For the first time, nobody said, “We’ll see you tomorrow.”  Truly a wonderful feeling……….



Pictures at St. Francis Hospital Radiation Oncology Department


 Linear Accelerator

 This is the actual radiation machine that does the radiation shooting.  The patient is lying on the table that is rolled back toward the accelerator and then raised.  When the patient is in place, the round unit at the top part is about 6 inches from the body as the large white part of the machine rotates around the patient.  The tabletop is a glass or plastic material with holes in the material under it so the radiation can shoot through the table to the patient’s underside.

The gray unit in the corner is evidently the power unit for the accelerator and when the radiation is actually shooting, it buzzes quite noisily.

There are several color monitors around the room so the therapists can see all of the patient’s information.


Patient table

The monitor atop the tall blue table on wheels is the ultrasound machine.   The ultrasound picture is stored and remains on the monitor as long as they want to see it.


 Radiation room

 On the wire wall rack you can see the head forms for different patients.  It is important for a patient who needs to receive radiation around the head area that they not move their head while the radiation is on.  The form is a custom fit for each individual patient.

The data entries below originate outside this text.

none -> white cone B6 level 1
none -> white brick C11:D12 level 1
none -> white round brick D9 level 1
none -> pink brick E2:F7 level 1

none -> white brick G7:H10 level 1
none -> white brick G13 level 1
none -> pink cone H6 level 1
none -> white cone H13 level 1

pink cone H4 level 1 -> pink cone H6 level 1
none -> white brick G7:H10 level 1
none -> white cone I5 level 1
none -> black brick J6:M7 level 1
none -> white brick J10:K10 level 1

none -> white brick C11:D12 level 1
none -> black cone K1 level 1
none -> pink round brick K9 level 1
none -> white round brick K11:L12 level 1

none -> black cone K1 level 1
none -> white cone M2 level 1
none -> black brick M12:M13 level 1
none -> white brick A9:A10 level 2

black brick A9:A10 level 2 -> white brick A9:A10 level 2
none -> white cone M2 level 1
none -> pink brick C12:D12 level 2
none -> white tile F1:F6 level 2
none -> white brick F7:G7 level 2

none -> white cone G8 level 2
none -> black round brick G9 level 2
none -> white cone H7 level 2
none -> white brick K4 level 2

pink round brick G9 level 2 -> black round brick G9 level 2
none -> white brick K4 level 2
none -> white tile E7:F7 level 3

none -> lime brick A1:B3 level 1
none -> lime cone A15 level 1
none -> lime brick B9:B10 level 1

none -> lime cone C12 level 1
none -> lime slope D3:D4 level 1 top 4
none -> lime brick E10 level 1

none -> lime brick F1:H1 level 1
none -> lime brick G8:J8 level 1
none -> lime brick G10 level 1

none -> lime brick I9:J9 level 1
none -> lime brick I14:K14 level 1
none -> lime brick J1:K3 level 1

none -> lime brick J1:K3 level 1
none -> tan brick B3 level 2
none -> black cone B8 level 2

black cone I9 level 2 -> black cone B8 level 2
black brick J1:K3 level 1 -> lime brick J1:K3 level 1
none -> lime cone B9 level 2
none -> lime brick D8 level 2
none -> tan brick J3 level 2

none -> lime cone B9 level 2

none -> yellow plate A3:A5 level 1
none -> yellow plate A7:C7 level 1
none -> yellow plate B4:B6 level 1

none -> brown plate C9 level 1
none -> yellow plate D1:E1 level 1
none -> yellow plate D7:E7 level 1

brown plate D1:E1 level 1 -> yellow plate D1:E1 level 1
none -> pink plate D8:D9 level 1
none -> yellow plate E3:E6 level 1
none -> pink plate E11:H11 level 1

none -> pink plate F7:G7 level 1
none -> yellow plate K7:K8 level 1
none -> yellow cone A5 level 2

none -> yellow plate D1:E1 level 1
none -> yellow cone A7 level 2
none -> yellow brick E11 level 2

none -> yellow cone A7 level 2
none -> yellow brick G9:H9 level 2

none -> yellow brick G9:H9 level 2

You’ll notice a TV camera at the ceiling in the upper-right.  While a patient is on the table and are the only one in the room, the technicians can see, at their console, what’s going on inside.  I guess they could see if the patient moved or jumped up and tried to escape, although the only way out was though that door which weighs thousands of pounds.


 Green line generators

 The two previous pictures show the devices located on each of the room across the table and they generate a very thin line vertically and one thin green line horizontally to help line the table patient up exactly for the radiation.  The lines are barely visible in the pictures but the lines on the left wall are coming from the right side and the right marks from the left side.  When the patient is lined up correctly, the lines cross the patient at the tattoos on their body.


 Therapist Kim


 Heavy door

This door protects the therapists outside while the patient receives the radiation inside.


Radiation room entrance

 Here’s the view from the other side of the extra-thick door.  You’ll notice the Radiation Danger symbol on the door.  The round pieces to the right of the door are used to open it mechanically since it is far too heavy to be opened by hand.  The control console, where the technicians sit while the patient receives radiation inside, is just out of sight to the right of the drawers in the lower right side of the picture.


 Control console



The doctors, nurses, and secretaries are in this inner hub.  The radiation rooms and consultation rooms are entered from the surrounding walls.